Local businesses feel the lingering effects of Port Metro strike
WATCH (above): Linda Aylesworth reports on the effects the truckers’ strike has had on local businesses
Container truck drivers are returning to work at Port Metro Vancouver and yet many businesses are still feeling the impact of the truckers’ prolonged strike. The dispute left millions of dollars worth of cargo stranded at Vancouver-area terminals; which still hasn’t moved.
Local businesses like Doi Chaang Coffee Company are feeling the effects of the port shutdown which has caused significant storage backlog.
“We have one container arriving today but the port won’t accept it because they are backlogged so that container has to be shipped for an extra $5,000 to Calgary,” said John Darch, Doi Chaang Coffee Company.
Arriving containers are one issue for the coffee company but there’s also a problem with the container that’s been stuck in the port since the strike began.
Darch said it contains 17 tons of green coffee beans, which was grown and harvested in Northern Thailand, and without those beans Doi Chaang has had nothing to roast for more than three weeks.
“We consume about 17 tons of coffee a month and that equates to about $300,000 worth of sales which we have lost for the month of March,” Darch said.
So far the strike has cost the company $60,000 in overhead. In addition to those expenses, the port is charging $275USD to $400USD a day for moorage and storage fees.
According to Darch, the port does not intend on waving or reimbursing those fees.
“If we want our container released from the port we are going to have to pay the $5,400 to have it released in order to get a product valued at about $36,000,” said Phil Klaassen, Pan Pacific Pet Limited.

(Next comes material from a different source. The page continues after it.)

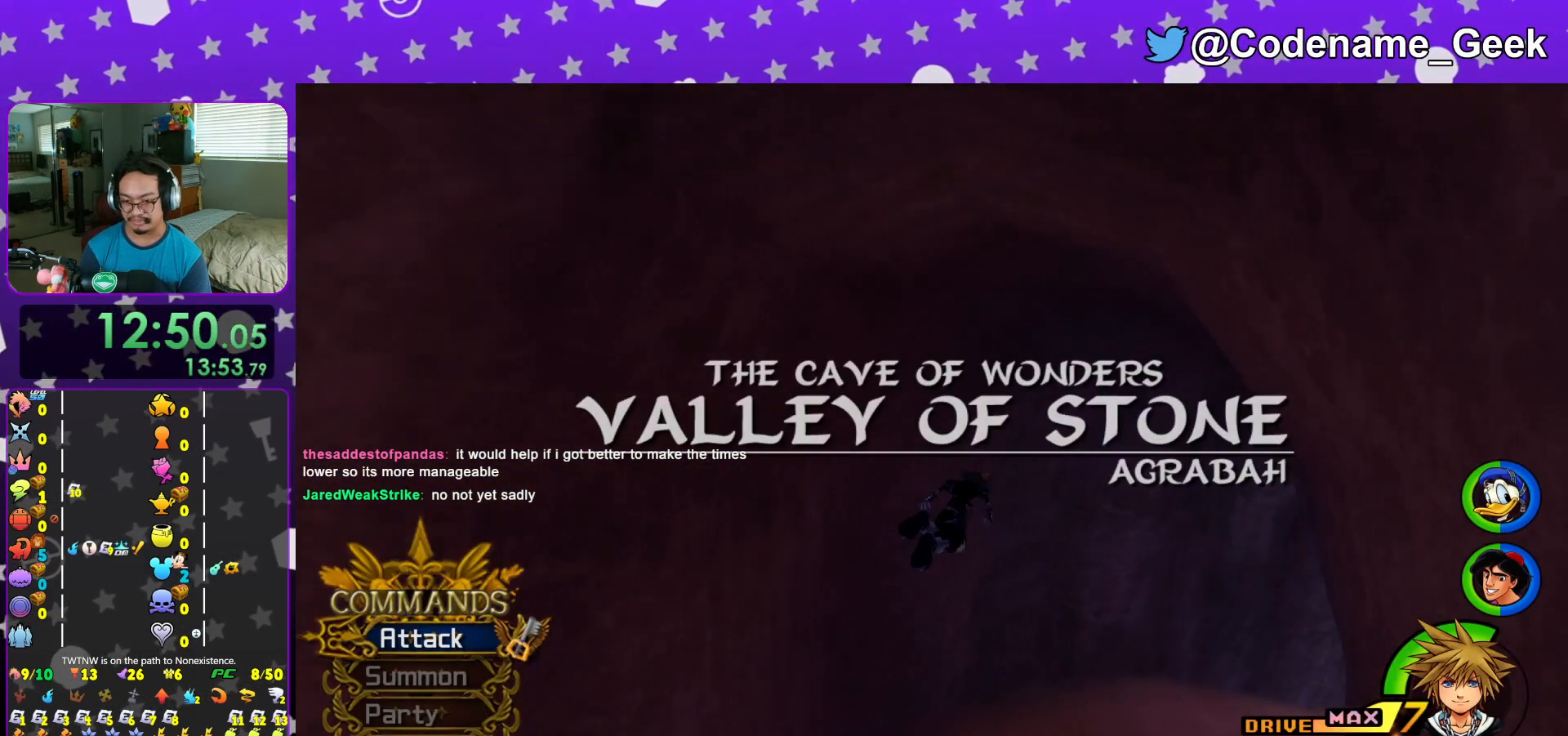
{"buttons": ["Y"], "left_stick": "up-right", "right_stick": "right", "events": [[33, "right_stick", "right"]]}
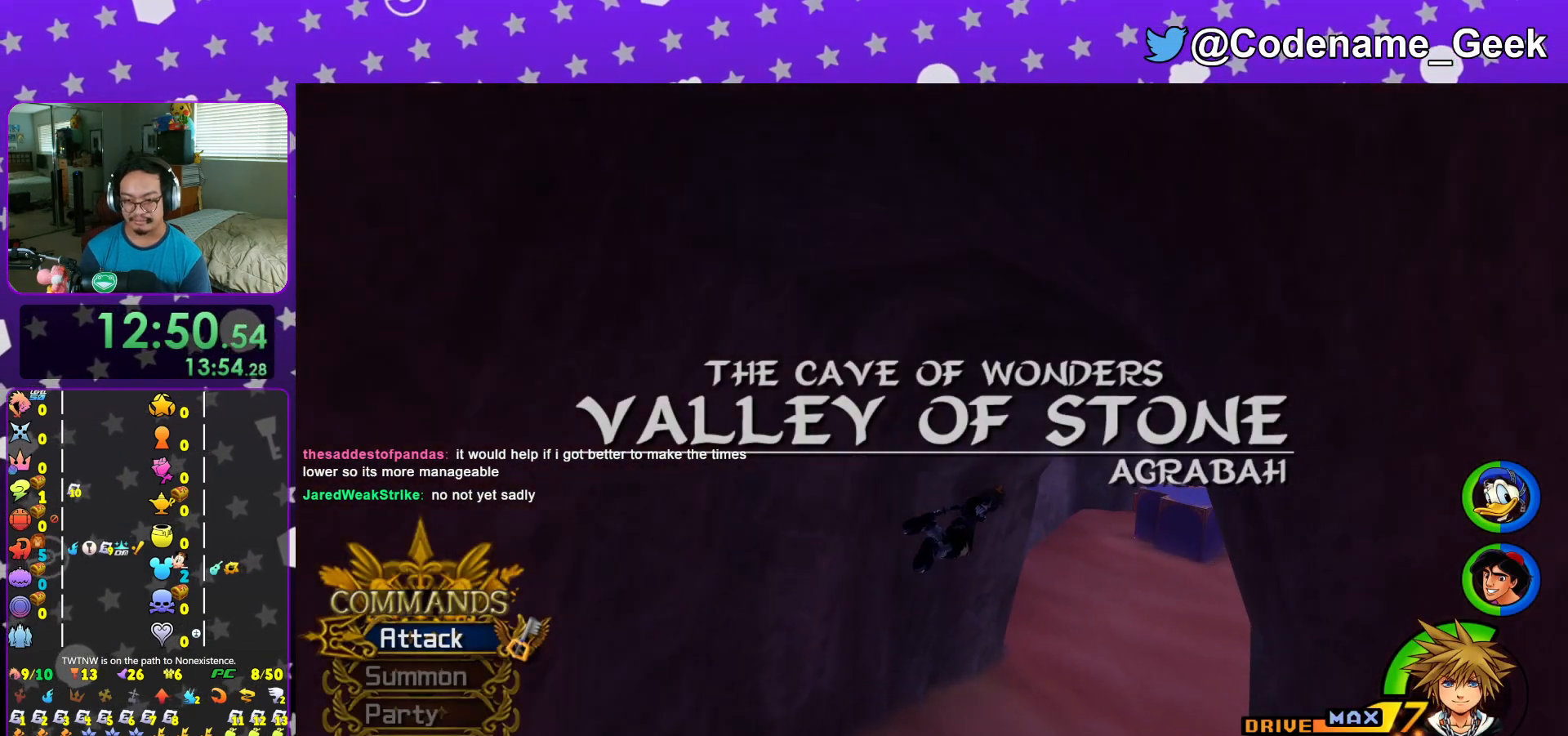
{"buttons": ["Y"], "left_stick": "up", "right_stick": "center", "events": [[233, "right_stick", "center"], [300, "left_stick", "up"]]}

“So do the math and that’s about 15 per cent higher just to get that container out of the port.”
To Klaassen, he sees this situation as something very lucrative for the port because “they’re making money while [the containers] are just sitting there.”
It’s a sentiment Darch echoes and in the end, he’d like to see the containers moved off the dock quicker as well as a reprieve from the storage fees.
“We had no choice but to leave the coffee there.”